**Elenco compiti**.
A: Secondo il documento, dove si conserva il moderno testo di letteratura da cui è tratta la preghiera alla Luna?
B: Nel documento, quali aggettivi accompagnano direttamente la parola «Luna»? Elencali tutti.

Silvio Minieri ha detto...

Di questo mito, Adimanto, abbiamo menzione anche in un moderno testo di letteratura, conservato nella Biblioteca Nazionale Universitaria di Torino, di cui mi sono segnato il suggestivo brano della preghiera alla Luna: “Divina Selene, discendente di Eurimone, la Dea del Tutto, che all'inizio si avvolse nuda col Vento del Nord e depose nel grembo dell'Oscurità l'Uovo d'argento, da cui schiudendosi nacque Fanete, l'ermafrodito dalle ali d'oro, che diede origine all'Universo e a Tutte le Cose, orfica Luna, io Ti prego dalla mia condizione mortale, abbracciato all'umida Terra, di sollevarmi fino a Te, alla tua uranica bellezza. Tu, gelida Luna, che nel corso del Tuo cammino perenne governi dall'alto della Tua suprema indifferenza tutte le cose mortali, specchiate nella imperturbabilità del Tuo volto misterioso, ascolta il sospiro del mio essere nudo avvinghiato alle viscere della Grande Madre. Non allontanare il Tuo olimpico sguardo, nella notte profonda, dal battito del mio cuore mortale, che invoca il Tuo divino conforto ed implora, Luna splendente, la consolazione della Tua inaccostabile giovinezza. Affondato nel ventre molle della Terra Madre, su cui inorridito giaccio madaròs, madido, inzuppato d'umore materno nel lordo connubio con la materia, che insudicia l'umana bassezza della mia condizione, io Ti prego di sollevarmi fino alle irraggiungibili altezze del Tuo intatto splendore. Il silenzio della Luna, che passa tra le nuvole, rivelando l'indifferenza del volto imperscrutabile, chiude la mia preghiera. Mi sono alzato e nella notte raggiungo, come in sogno, il luogo del mio riposo notturno, scivolando in un sonno profondo.”

**Dati raccolti**.

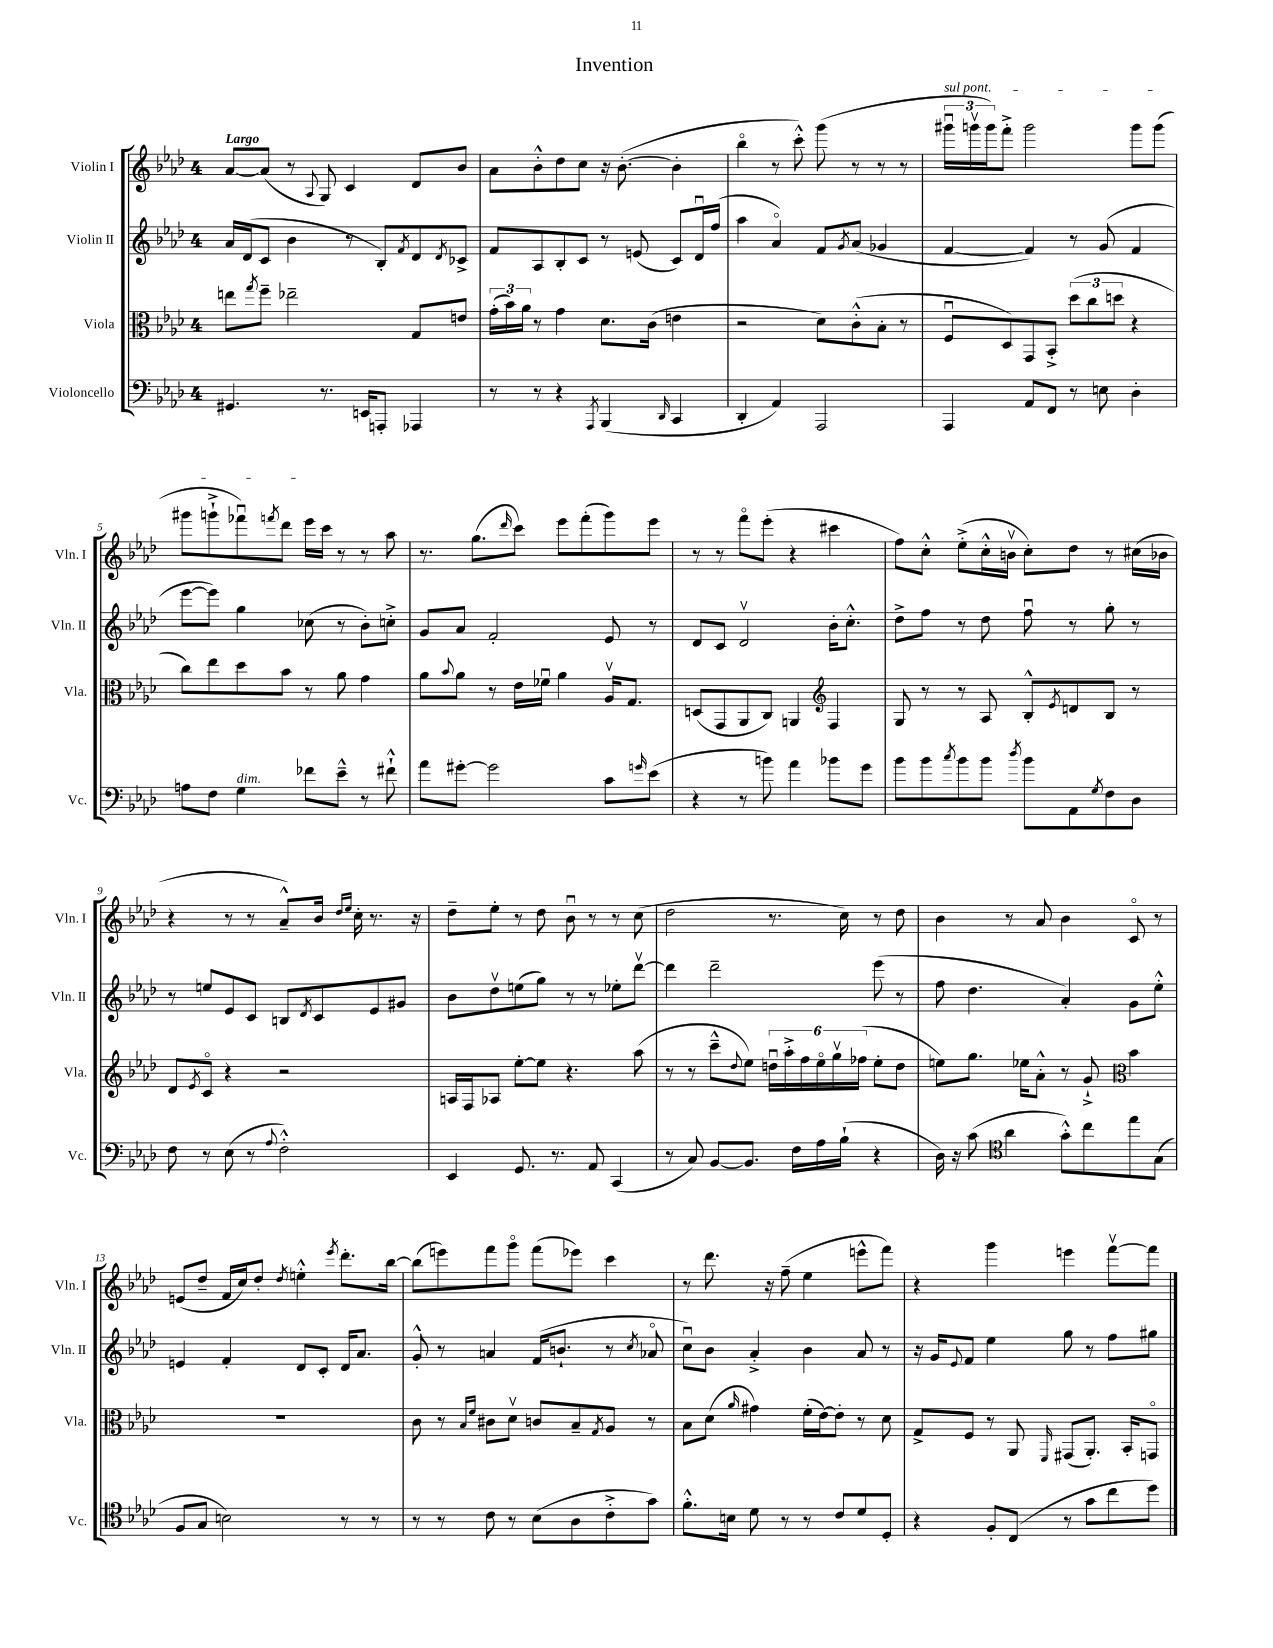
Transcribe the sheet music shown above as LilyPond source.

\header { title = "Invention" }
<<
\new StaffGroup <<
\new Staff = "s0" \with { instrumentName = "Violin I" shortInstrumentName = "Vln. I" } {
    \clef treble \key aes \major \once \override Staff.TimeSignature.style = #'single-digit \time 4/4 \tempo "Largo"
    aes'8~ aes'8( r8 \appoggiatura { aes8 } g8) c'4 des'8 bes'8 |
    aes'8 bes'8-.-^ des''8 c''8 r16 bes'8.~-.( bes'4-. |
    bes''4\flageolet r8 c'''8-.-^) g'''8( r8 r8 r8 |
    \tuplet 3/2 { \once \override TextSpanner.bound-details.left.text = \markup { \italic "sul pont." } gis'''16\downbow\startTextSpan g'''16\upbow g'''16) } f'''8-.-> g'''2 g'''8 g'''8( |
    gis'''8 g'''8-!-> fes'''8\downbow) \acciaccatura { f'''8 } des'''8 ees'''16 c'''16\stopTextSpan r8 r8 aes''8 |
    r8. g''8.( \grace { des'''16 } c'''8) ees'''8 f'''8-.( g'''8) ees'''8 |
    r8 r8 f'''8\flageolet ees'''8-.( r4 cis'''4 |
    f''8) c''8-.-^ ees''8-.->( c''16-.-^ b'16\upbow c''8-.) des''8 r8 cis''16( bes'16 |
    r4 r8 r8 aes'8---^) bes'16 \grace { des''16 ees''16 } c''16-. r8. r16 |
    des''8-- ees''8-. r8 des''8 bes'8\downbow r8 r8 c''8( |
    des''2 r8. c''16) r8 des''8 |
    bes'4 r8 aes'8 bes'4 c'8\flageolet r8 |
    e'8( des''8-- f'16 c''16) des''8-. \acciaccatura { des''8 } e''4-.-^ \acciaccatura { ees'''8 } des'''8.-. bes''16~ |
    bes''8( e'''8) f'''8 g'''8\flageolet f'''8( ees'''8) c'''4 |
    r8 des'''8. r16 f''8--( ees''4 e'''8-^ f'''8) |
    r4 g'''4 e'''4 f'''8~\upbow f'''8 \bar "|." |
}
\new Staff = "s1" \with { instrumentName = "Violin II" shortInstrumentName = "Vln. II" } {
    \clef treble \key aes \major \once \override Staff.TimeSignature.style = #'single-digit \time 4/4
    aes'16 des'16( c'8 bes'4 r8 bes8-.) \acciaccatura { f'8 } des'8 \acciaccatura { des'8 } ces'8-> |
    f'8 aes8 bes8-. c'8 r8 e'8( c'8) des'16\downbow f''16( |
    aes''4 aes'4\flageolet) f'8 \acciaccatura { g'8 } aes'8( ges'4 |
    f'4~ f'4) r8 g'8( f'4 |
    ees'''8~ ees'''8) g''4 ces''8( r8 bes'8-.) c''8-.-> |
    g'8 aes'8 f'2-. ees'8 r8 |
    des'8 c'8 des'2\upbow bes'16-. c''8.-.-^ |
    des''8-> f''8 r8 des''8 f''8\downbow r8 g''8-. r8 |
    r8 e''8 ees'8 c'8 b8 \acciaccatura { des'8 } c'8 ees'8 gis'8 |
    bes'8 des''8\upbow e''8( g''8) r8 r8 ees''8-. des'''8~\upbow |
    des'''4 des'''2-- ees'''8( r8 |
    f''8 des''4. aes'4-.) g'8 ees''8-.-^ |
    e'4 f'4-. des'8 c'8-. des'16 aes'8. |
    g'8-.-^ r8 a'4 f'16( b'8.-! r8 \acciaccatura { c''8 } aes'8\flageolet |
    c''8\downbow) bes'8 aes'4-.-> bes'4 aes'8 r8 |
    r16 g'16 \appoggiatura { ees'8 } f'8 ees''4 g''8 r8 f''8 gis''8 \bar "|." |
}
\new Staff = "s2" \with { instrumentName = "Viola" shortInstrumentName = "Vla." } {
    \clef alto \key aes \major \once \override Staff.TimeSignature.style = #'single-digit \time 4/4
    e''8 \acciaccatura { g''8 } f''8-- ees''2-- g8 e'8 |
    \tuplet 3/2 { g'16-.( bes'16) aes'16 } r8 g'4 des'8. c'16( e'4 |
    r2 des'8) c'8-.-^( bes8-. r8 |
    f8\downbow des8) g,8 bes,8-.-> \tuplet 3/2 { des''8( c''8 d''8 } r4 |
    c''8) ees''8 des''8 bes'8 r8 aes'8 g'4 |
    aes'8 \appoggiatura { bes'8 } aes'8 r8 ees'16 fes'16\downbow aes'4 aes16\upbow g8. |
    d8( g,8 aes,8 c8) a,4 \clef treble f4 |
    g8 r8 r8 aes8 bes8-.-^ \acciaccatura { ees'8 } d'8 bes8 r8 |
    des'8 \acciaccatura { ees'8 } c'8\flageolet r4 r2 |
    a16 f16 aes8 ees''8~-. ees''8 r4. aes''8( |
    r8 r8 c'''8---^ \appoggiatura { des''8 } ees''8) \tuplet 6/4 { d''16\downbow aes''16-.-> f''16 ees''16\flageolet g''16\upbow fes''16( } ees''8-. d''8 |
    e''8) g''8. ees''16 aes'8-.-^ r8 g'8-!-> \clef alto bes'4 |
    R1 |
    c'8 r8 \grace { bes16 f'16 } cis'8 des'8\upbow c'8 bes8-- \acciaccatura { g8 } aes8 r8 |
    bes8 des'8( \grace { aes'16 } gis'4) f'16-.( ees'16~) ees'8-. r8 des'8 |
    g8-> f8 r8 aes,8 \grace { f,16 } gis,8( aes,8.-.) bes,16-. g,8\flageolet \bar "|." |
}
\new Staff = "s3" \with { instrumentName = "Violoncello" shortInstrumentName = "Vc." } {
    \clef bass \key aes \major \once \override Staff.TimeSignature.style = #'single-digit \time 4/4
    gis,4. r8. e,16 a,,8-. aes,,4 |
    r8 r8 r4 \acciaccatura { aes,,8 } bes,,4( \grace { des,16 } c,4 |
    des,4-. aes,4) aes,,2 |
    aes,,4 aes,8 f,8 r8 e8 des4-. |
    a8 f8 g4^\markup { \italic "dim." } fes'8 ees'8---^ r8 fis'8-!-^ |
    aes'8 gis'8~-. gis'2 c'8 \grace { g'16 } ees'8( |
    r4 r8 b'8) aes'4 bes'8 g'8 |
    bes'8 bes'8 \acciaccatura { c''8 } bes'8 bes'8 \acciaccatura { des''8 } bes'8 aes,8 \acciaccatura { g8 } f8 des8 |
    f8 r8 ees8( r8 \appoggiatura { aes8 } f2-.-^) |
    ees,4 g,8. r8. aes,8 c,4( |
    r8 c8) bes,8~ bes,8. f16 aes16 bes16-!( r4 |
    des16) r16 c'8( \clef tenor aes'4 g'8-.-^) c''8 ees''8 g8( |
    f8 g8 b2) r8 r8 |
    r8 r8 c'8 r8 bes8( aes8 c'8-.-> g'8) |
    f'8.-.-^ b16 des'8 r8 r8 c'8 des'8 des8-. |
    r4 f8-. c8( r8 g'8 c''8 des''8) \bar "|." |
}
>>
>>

**Risposte**.
A: Nella Biblioteca Nazionale Universitaria di Torino.

B: orfica, gelida, splendente